— Begin —

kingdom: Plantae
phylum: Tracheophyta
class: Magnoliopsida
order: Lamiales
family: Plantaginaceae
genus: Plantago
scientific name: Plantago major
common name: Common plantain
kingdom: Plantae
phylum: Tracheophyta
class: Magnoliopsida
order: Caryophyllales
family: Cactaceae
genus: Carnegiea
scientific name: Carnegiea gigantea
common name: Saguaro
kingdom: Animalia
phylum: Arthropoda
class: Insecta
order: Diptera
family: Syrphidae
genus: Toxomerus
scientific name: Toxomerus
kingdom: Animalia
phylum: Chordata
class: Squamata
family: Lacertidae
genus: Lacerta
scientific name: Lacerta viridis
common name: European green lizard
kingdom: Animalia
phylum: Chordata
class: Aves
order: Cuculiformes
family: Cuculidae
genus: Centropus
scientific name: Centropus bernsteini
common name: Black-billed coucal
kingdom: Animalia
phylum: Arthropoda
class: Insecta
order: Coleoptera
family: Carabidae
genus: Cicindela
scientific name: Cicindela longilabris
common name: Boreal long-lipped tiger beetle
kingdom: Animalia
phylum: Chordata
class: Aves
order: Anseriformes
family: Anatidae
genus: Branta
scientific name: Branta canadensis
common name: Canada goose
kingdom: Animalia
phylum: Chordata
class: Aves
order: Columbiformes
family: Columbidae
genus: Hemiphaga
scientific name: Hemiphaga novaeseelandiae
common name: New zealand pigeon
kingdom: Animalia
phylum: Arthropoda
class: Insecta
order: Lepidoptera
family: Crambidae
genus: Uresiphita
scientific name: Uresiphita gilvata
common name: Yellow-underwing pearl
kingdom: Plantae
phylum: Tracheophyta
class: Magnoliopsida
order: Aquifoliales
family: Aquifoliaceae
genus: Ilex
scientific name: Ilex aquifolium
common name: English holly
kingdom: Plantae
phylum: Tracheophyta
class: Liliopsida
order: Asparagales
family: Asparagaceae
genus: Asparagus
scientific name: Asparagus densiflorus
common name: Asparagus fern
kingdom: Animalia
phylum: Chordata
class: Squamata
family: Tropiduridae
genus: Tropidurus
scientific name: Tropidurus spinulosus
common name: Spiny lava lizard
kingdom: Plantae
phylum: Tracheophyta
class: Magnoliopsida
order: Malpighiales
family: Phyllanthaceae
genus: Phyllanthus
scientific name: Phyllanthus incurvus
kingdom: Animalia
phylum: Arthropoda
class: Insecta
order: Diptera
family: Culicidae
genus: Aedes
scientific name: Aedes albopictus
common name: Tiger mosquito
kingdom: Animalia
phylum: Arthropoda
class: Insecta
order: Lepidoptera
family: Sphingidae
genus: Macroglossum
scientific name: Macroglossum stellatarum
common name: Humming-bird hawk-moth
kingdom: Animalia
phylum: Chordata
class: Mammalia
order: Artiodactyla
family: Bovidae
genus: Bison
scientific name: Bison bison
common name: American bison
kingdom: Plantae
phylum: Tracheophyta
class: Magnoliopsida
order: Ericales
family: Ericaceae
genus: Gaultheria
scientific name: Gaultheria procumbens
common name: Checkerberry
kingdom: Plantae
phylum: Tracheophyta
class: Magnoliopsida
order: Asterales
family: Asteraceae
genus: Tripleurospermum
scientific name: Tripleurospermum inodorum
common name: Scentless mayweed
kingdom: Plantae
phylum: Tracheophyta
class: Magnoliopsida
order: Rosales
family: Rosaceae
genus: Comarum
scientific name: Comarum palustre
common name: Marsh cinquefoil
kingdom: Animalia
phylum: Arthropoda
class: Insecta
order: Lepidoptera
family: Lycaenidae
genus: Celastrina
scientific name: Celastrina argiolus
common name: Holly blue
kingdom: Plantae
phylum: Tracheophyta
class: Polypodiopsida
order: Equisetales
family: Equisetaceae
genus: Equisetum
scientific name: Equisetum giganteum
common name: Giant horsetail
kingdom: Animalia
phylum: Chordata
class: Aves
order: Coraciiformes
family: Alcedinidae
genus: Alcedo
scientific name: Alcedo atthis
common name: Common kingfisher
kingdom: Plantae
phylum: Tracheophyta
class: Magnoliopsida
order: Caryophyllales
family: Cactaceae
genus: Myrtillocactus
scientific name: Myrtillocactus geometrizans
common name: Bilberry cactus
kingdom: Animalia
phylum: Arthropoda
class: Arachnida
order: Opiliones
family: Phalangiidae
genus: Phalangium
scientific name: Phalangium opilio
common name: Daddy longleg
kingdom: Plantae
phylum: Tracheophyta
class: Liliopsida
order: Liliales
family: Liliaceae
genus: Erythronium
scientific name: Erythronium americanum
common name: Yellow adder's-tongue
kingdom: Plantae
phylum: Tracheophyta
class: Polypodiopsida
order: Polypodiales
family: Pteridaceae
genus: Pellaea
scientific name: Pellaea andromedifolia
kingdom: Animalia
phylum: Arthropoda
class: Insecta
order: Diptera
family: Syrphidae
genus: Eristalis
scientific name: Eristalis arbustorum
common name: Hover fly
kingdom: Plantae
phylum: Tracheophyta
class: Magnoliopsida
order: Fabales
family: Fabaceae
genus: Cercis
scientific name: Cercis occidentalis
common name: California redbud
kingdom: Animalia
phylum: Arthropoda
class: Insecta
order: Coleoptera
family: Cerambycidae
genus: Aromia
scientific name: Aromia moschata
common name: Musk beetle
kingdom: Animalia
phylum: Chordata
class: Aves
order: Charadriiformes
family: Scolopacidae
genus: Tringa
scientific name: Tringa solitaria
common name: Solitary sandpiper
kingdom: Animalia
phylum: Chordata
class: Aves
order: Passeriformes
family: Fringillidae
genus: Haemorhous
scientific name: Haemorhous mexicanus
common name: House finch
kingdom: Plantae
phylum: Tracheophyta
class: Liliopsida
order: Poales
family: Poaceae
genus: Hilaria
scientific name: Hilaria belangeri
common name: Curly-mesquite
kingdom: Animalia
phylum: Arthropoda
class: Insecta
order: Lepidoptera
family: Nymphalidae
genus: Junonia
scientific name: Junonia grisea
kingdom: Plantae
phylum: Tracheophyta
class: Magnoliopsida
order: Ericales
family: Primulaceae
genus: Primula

— End —

• _EXERCISE DETAILS_:
Turn every line in the rows above into a Markdown table with two columns, Line and Entry. Line holds a running number and Entry holds the text of that line; skip blank lines.

• _ANSWER_:
| Line | Entry |
|---|---|
| 1 | kingdom: Plantae |
| 2 | phylum: Tracheophyta |
| 3 | class: Magnoliopsida |
| 4 | order: Lamiales |
| 5 | family: Plantaginaceae |
| 6 | genus: Plantago |
| 7 | scientific name: Plantago major |
| 8 | common name: Common plantain |
| 9 | kingdom: Plantae |
| 10 | phylum: Tracheophyta |
| 11 | class: Magnoliopsida |
| 12 | order: Caryophyllales |
| 13 | family: Cactaceae |
| 14 | genus: Carnegiea |
| 15 | scientific name: Carnegiea gigantea |
| 16 | common name: Saguaro |
| 17 | kingdom: Animalia |
| 18 | phylum: Arthropoda |
| 19 | class: Insecta |
| 20 | order: Diptera |
| 21 | family: Syrphidae |
| 22 | genus: Toxomerus |
| 23 | scientific name: Toxomerus |
| 24 | kingdom: Animalia |
| 25 | phylum: Chordata |
| 26 | class: Squamata |
| 27 | family: Lacertidae |
| 28 | genus: Lacerta |
| 29 | scientific name: Lacerta viridis |
| 30 | common name: European green lizard |
| 31 | kingdom: Animalia |
| 32 | phylum: Chordata |
| 33 | class: Aves |
| 34 | order: Cuculiformes |
| 35 | family: Cuculidae |
| 36 | genus: Centropus |
| 37 | scientific name: Centropus bernsteini |
| 38 | common name: Black-billed coucal |
| 39 | kingdom: Animalia |
| 40 | phylum: Arthropoda |
| 41 | class: Insecta |
| 42 | order: Coleoptera |
| 43 | family: Carabidae |
| 44 | genus: Cicindela |
| 45 | scientific name: Cicindela longilabris |
| 46 | common name: Boreal long-lipped tiger beetle |
| 47 | kingdom: Animalia |
| 48 | phylum: Chordata |
| 49 | class: Aves |
| 50 | order: Anseriformes |
| 51 | family: Anatidae |
| 52 | genus: Branta |
| 53 | scientific name: Branta canadensis |
| 54 | common name: Canada goose |
| 55 | kingdom: Animalia |
| 56 | phylum: Chordata |
| 57 | class: Aves |
| 58 | order: Columbiformes |
| 59 | family: Columbidae |
| 60 | genus: Hemiphaga |
| 61 | scientific name: Hemiphaga novaeseelandiae |
| 62 | common name: New zealand pigeon |
| 63 | kingdom: Animalia |
| 64 | phylum: Arthropoda |
| 65 | class: Insecta |
| 66 | order: Lepidoptera |
| 67 | family: Crambidae |
| 68 | genus: Uresiphita |
| 69 | scientific name: Uresiphita gilvata |
| 70 | common name: Yellow-underwing pearl |
| 71 | kingdom: Plantae |
| 72 | phylum: Tracheophyta |
| 73 | class: Magnoliopsida |
| 74 | order: Aquifoliales |
| 75 | family: Aquifoliaceae |
| 76 | genus: Ilex |
| 77 | scientific name: Ilex aquifolium |
| 78 | common name: English holly |
| 79 | kingdom: Plantae |
| 80 | phylum: Tracheophyta |
| 81 | class: Liliopsida |
| 82 | order: Asparagales |
| 83 | family: Asparagaceae |
| 84 | genus: Asparagus |
| 85 | scientific name: Asparagus densiflorus |
| 86 | common name: Asparagus fern |
| 87 | kingdom: Animalia |
| 88 | phylum: Chordata |
| 89 | class: Squamata |
| 90 | family: Tropiduridae |
| 91 | genus: Tropidurus |
| 92 | scientific name: Tropidurus spinulosus |
| 93 | common name: Spiny lava lizard |
| 94 | kingdom: Plantae |
| 95 | phylum: Tracheophyta |
| 96 | class: Magnoliopsida |
| 97 | order: Malpighiales |
| 98 | family: Phyllanthaceae |
| 99 | genus: Phyllanthus |
| 100 | scientific name: Phyllanthus incurvus |
| 101 | kingdom: Animalia |
| 102 | phylum: Arthropoda |
| 103 | class: Insecta |
| 104 | order: Diptera |
| 105 | family: Culicidae |
| 106 | genus: Aedes |
| 107 | scientific name: Aedes albopictus |
| 108 | common name: Tiger mosquito |
| 109 | kingdom: Animalia |
| 110 | phylum: Arthropoda |
| 111 | class: Insecta |
| 112 | order: Lepidoptera |
| 113 | family: Sphingidae |
| 114 | genus: Macroglossum |
| 115 | scientific name: Macroglossum stellatarum |
| 116 | common name: Humming-bird hawk-moth |
| 117 | kingdom: Animalia |
| 118 | phylum: Chordata |
| 119 | class: Mammalia |
| 120 | order: Artiodactyla |
| 121 | family: Bovidae |
| 122 | genus: Bison |
| 123 | scientific name: Bison bison |
| 124 | common name: American bison |
| 125 | kingdom: Plantae |
| 126 | phylum: Tracheophyta |
| 127 | class: Magnoliopsida |
| 128 | order: Ericales |
| 129 | family: Ericaceae |
| 130 | genus: Gaultheria |
| 131 | scientific name: Gaultheria procumbens |
| 132 | common name: Checkerberry |
| 133 | kingdom: Plantae |
| 134 | phylum: Tracheophyta |
| 135 | class: Magnoliopsida |
| 136 | order: Asterales |
| 137 | family: Asteraceae |
| 138 | genus: Tripleurospermum |
| 139 | scientific name: Tripleurospermum inodorum |
| 140 | common name: Scentless mayweed |
| 141 | kingdom: Plantae |
| 142 | phylum: Tracheophyta |
| 143 | class: Magnoliopsida |
| 144 | order: Rosales |
| 145 | family: Rosaceae |
| 146 | genus: Comarum |
| 147 | scientific name: Comarum palustre |
| 148 | common name: Marsh cinquefoil |
| 149 | kingdom: Animalia |
| 150 | phylum: Arthropoda |
| 151 | class: Insecta |
| 152 | order: Lepidoptera |
| 153 | family: Lycaenidae |
| 154 | genus: Celastrina |
| 155 | scientific name: Celastrina argiolus |
| 156 | common name: Holly blue |
| 157 | kingdom: Plantae |
| 158 | phylum: Tracheophyta |
| 159 | class: Polypodiopsida |
| 160 | order: Equisetales |
| 161 | family: Equisetaceae |
| 162 | genus: Equisetum |
| 163 | scientific name: Equisetum giganteum |
| 164 | common name: Giant horsetail |
| 165 | kingdom: Animalia |
| 166 | phylum: Chordata |
| 167 | class: Aves |
| 168 | order: Coraciiformes |
| 169 | family: Alcedinidae |
| 170 | genus: Alcedo |
| 171 | scientific name: Alcedo atthis |
| 172 | common name: Common kingfisher |
| 173 | kingdom: Plantae |
| 174 | phylum: Tracheophyta |
| 175 | class: Magnoliopsida |
| 176 | order: Caryophyllales |
| 177 | family: Cactaceae |
| 178 | genus: Myrtillocactus |
| 179 | scientific name: Myrtillocactus geometrizans |
| 180 | common name: Bilberry cactus |
| 181 | kingdom: Animalia |
| 182 | phylum: Arthropoda |
| 183 | class: Arachnida |
| 184 | order: Opiliones |
| 185 | family: Phalangiidae |
| 186 | genus: Phalangium |
| 187 | scientific name: Phalangium opilio |
| 188 | common name: Daddy longleg |
| 189 | kingdom: Plantae |
| 190 | phylum: Tracheophyta |
| 191 | class: Liliopsida |
| 192 | order: Liliales |
| 193 | family: Liliaceae |
| 194 | genus: Erythronium |
| 195 | scientific name: Erythronium americanum |
| 196 | common name: Yellow adder's-tongue |
| 197 | kingdom: Plantae |
| 198 | phylum: Tracheophyta |
| 199 | class: Polypodiopsida |
| 200 | order: Polypodiales |
| 201 | family: Pteridaceae |
| 202 | genus: Pellaea |
| 203 | scientific name: Pellaea andromedifolia |
| 204 | kingdom: Animalia |
| 205 | phylum: Arthropoda |
| 206 | class: Insecta |
| 207 | order: Diptera |
| 208 | family: Syrphidae |
| 209 | genus: Eristalis |
| 210 | scientific name: Eristalis arbustorum |
| 211 | common name: Hover fly |
| 212 | kingdom: Plantae |
| 213 | phylum: Tracheophyta |
| 214 | class: Magnoliopsida |
| 215 | order: Fabales |
| 216 | family: Fabaceae |
| 217 | genus: Cercis |
| 218 | scientific name: Cercis occidentalis |
| 219 | common name: California redbud |
| 220 | kingdom: Animalia |
| 221 | phylum: Arthropoda |
| 222 | class: Insecta |
| 223 | order: Coleoptera |
| 224 | family: Cerambycidae |
| 225 | genus: Aromia |
| 226 | scientific name: Aromia moschata |
| 227 | common name: Musk beetle |
| 228 | kingdom: Animalia |
| 229 | phylum: Chordata |
| 230 | class: Aves |
| 231 | order: Charadriiformes |
| 232 | family: Scolopacidae |
| 233 | genus: Tringa |
| 234 | scientific name: Tringa solitaria |
| 235 | common name: Solitary sandpiper |
| 236 | kingdom: Animalia |
| 237 | phylum: Chordata |
| 238 | class: Aves |
| 239 | order: Passeriformes |
| 240 | family: Fringillidae |
| 241 | genus: Haemorhous |
| 242 | scientific name: Haemorhous mexicanus |
| 243 | common name: House finch |
| 244 | kingdom: Plantae |
| 245 | phylum: Tracheophyta |
| 246 | class: Liliopsida |
| 247 | order: Poales |
| 248 | family: Poaceae |
| 249 | genus: Hilaria |
| 250 | scientific name: Hilaria belangeri |
| 251 | common name: Curly-mesquite |
| 252 | kingdom: Animalia |
| 253 | phylum: Arthropoda |
| 254 | class: Insecta |
| 255 | order: Lepidoptera |
| 256 | family: Nymphalidae |
| 257 | genus: Junonia |
| 258 | scientific name: Junonia grisea |
| 259 | kingdom: Plantae |
| 260 | phylum: Tracheophyta |
| 261 | class: Magnoliopsida |
| 262 | order: Ericales |
| 263 | family: Primulaceae |
| 264 | genus: Primula |